Minggu, 27 November 2011

femele sterilisation


Female Sterilisation
a.       Definision
Female surgical sterilization (also called tubal sterilization, tubal ligation, and tubal occlusion) is a low-risk, highly effective one-time procedure that offers lifelong protection against pregnancy
b.      Basics of Female Sterilization
Female surgical sterilization procedures block the fallopian tubes and thereby prevent sperm from reaching and fertilizing the eggs. The ovaries continue to function normally, but the eggs they release break up and are harmlessly absorbed by the body. Tubal sterilization is performed in a hospital or outpatient clinic under local or general anesthesia.
c.       Specific Tubal Sterilization Techniques
-          Laparoscopy. Laparoscopy is the most common surgical approach for tubal sterilization
·         The procedure begins with a tiny incision in the abdomen in or near the navel. The surgeon inserts a narrow viewing scope called a laparoscope through the incision.
·         A second small incision is made just above the pubic hairline, and a probe is inserted.
·         Once the tubes are found, the surgeon closes them using different methods: clips, tubal rings, or electrocoagulation (using an electric current to cauterize and destroy a portion of the tube).
·         Laparoscopy usually takes 20 - 30 minutes and causes minimal scarring. The patient is often able to go home the same day and can resume intercourse as soon as she feels ready.
-          Minilaparotomy. Minilaparotomy does not use a viewing instrument and requires an abdominal incision, but it is small -- about 2 inches long. The tubes are tied and cut. Generally speaking, minilaparotomy is preferred for women who choose to be sterilized right after childbirth, while laparoscopy is preferred at other times. Minilaparotomy usually takes approximately 30 minutes to perform. Women who undergo minilaparotomy typically need a few days to recover and can resume intercourse after consulting their doctor.
d.      Advantage and disadvantage
-          Advantages:
·         Very effective.
·         It is permanent. A single procedure leads to lifelong, safe and very effective family planning.

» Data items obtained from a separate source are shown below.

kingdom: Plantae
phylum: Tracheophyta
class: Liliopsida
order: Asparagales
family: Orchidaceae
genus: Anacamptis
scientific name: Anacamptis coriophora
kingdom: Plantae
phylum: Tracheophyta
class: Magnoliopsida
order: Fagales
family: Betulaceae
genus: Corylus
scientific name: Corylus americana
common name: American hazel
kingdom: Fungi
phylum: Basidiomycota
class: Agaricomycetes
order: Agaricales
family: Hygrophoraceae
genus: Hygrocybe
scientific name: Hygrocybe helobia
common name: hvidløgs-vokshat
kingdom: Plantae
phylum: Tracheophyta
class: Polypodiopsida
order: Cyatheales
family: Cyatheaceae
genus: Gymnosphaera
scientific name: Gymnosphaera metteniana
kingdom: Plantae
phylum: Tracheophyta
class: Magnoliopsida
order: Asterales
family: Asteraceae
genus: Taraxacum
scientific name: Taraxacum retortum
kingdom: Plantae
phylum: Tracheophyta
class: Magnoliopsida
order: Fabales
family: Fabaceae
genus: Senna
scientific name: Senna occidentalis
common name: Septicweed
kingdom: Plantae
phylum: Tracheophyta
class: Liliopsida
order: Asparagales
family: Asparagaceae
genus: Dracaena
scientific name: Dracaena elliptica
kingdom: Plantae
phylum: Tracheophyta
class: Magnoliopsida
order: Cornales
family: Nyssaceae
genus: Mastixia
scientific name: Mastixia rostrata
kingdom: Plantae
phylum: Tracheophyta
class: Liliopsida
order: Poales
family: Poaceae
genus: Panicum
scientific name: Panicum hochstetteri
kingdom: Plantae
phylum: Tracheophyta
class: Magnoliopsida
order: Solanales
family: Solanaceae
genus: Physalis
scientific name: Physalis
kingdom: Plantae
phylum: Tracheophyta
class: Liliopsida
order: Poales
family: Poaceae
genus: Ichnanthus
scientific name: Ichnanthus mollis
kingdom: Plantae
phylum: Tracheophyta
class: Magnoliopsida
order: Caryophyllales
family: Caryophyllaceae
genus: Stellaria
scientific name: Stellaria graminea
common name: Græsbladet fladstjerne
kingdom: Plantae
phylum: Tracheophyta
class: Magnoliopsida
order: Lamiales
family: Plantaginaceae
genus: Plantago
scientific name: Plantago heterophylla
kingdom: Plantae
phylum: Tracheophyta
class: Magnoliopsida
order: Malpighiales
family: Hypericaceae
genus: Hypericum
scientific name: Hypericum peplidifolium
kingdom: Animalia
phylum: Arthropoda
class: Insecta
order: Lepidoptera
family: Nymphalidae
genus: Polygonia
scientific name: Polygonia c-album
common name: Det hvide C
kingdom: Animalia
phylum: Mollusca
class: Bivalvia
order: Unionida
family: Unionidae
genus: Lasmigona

·         Nothing to remember, no supplies needed and no repeated clinic visits required.
·         No interference with sex. Does not affect a woman’s ability to have sex.
·         No known long-term side effects or health risks.
-          Disadvantages:
·         Failure is rare, less than 1%, but can occur. More than half of these pregnancies are ectopic, which require surgical treatment.
·         After any of the procedures, a woman may feel tired, dizzy, nauseous, bloated, or gassy, and may have minor abdominal and shoulder pain.
·         Serious complications from female surgical sterilization are uncommon and are most likely to occur with abdominal procedures. These rare complications include bleeding, infection, or reaction to the anesthetic.
e.       Candidacy for Female Sterilization
Before undergoing sterilization, a woman must be sure that she no longer wants to bear children and will not want to bear children in the future, even if the circumstances of her life change drastically. She must also be aware of the many effective contraceptive choices available. Possible reasons for choosing female sterilization procedures over reversible forms of contraception include:
-          Not wanting children and being unable to use other methods of contraception
-          Health problems that make pregnancy unsafe
-          Genetic disorders
If a woman changes her mind and wants to become pregnant, a reversal procedure is available, but it is very difficult to perform and requires an experienced surgeon.
f.       The right time to undergo Female Sterilization
A woman can have female sterilization procedure anytime that:
-          She decides that she will never want children in future.
-          it is reasonably certain that she is not pregnant. These times can include:
·         Immediately after childbirth or within 7days, if she has made a voluntary informed choice in advance;
·         Six weeks or more after childbirth; or
·         Immediately after abortion (within 48 hours), if she has not decided voluntarily in advance; and
·         Any other, but NOT between 7 days and 6 weeks postpartum.
g.      Important points to remember
-          Permanent family planning method. A woman must think carefully and decide she will never want any more children, before she makes the choice.
-          It is very effective and involves a safe and simple surgery.